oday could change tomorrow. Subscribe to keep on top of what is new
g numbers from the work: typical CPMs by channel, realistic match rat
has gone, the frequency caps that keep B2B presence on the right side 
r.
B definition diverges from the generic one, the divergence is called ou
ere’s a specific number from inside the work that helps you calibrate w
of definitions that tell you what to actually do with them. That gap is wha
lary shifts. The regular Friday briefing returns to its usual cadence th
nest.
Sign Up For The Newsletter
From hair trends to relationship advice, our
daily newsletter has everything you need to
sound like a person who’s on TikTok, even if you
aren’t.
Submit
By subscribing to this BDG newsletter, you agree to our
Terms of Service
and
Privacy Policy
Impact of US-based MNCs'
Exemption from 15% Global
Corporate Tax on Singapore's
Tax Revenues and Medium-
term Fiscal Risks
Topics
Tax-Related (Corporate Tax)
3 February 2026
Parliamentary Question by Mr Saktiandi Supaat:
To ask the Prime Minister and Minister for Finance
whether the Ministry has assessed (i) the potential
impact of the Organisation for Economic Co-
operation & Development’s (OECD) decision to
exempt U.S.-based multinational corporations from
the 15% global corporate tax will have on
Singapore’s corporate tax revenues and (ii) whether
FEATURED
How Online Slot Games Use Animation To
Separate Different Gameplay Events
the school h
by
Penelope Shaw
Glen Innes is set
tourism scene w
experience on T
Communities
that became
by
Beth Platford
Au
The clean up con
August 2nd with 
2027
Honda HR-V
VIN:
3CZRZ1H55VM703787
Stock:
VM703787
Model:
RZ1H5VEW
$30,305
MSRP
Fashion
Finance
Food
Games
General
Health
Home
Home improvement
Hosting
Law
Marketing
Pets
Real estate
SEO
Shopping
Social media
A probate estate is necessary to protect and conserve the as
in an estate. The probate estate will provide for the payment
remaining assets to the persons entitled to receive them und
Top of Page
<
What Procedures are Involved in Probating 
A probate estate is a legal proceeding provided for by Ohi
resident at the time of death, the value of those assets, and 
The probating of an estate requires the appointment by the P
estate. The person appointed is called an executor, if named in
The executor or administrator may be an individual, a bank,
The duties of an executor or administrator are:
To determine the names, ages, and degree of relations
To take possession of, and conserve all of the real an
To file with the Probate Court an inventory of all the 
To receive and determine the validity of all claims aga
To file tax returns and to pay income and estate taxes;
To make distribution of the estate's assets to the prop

——————

Give the lines again from the first line through the line containing "ere’s a specific", replacing "work" with "project" and leaving everything else unchanged.

§ **TASK OUTPUT**
oday could change tomorrow. Subscribe to keep on top of what is new
g numbers from the project: typical CPMs by channel, realistic match rat
has gone, the frequency caps that keep B2B presence on the right side 
r.
B definition diverges from the generic one, the divergence is called ou
ere’s a specific number from inside the project that helps you calibrate w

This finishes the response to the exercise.